Contudo, o ponto central dessas distorções não tem sido atacado.
Aposentadorias e pensões escandalosamente elevadas, em comparação com as
dos comuns dos mortais, são pagos principalmente pelo Judiciário e o
Legislativo a seus privilegiados. Até o relatório do Banco Mundial sobre
o gasto público, cuja crítica um grupo de economistas independentes
está preparando, menciona esses privilégios, porém com uma ênfase
particularmente atenuada.
A
estupidez do “estudo” encampado por Marcos Lisboa, em seu
neoliberalismo exacerbado, é tomar como referência para uma política
pública atual um horizonte de tempo de 75 anos. Isso seria idiota, não
fosse, na realidade, a cobertura cínica para uma posição ideológica.
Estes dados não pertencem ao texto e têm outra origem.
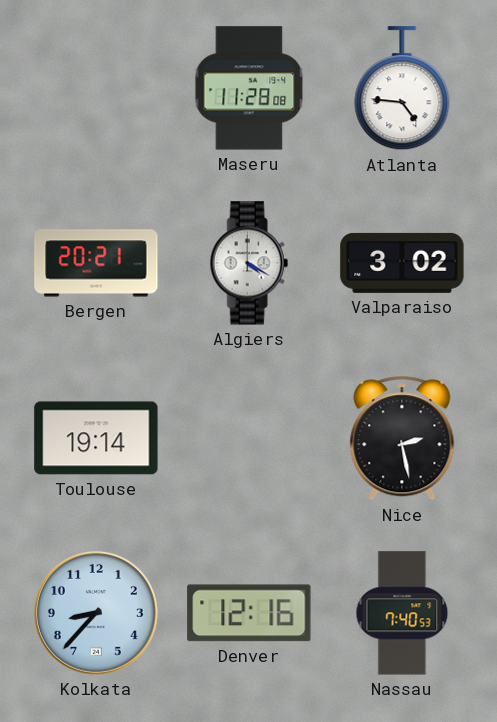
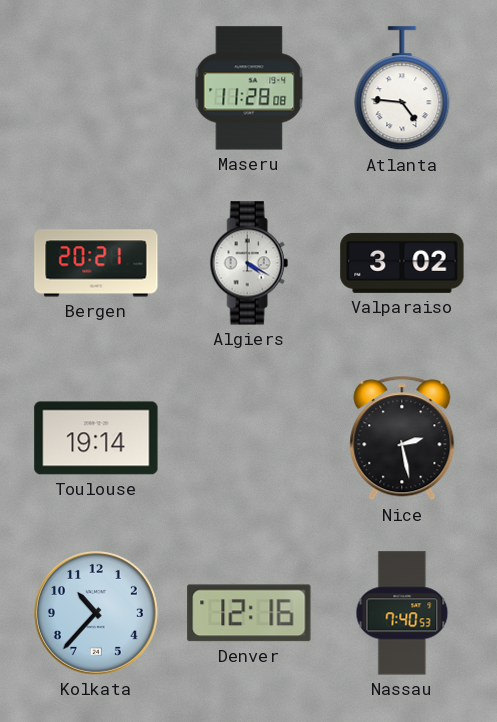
Kolkata: 8:37 -> 10:37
Na
verdade, esse raciocínio tosco parte da idéia que o Brasil está
condenado a ser presidido por Temer, Henrique Meirelles e o próprio
Lisboa nos próximos 75 anos, durante os quais teremos um crescimento
zero do PIB, ou contração permanente. Nesse tempo, continuaremos tendo
uma taxa básica de juros estratosférica, inibidora do investimento.
A
sociedade brasileira vai se livrar dessa direção política a curto
prazo, pois, pelo que conhece de história, ela não se conformará com uma
economia estagnada para sempre, o que representará perdas continuadas
de emprego e de renda. Certamente que há riscos. Nos Estados Unidos e na
Alemanha dos anos 30, ambas com taxas de desemprego globais similares à
brasileira atual (24%), a mesma reação que gerou Roosevelt e seu New
Deal regenerador, gerou o Novo Plano alemão de Adolf Hitler, ambos de
grande eficácia na geração de empregos – um reforçando a democracia,
outro o totalitarismo.
A
hipótese Tafner/Lisboa é uma infâmia do ponto de vista técnico.
Politicamente, serve ao propósito de empurrar goela abaixo da população
uma reforma previdenciária tosca, voltada essencialmente para a redução
dos prazos de aposentadoria para homens e mulheres, e antecipando o que
será exigido dos governadores e municípios caso seja emplacado o plano
federal. Assim como o relatório do Banco Mundial, de forma desonesta,
tenta provar que o déficit público decorre do déficit previdenciário, o
que é falso, a idéia que Tafner/Lisboa tentam passar é que a crise
financeira dos Estados se deve à previdência estadual.
É
falso. A crise financeira dos Estados se deve à acumulação desde 1997
de pagamentos por conta de dívida imposta indevidamente pelo Governo
federal. Dessa dívida nula, originalmente de R$ 111 bilhões em moeda de
hoje, foram pagos R$ 207 bilhões, restando a pagar R$ 476 bilhões.
Inacreditavelmente, é a manipulação dessa dívida, com adiamentos e
pequenas concessões, que está permitindo a Meirelles impor a
privatização de patrimônios estaduais, como é o caso da Cedae no Rio de
Janeiro. Escrevi um livro sobre o assunto, “Acerto de Contas”, e estou
esperando que os governadores atuem.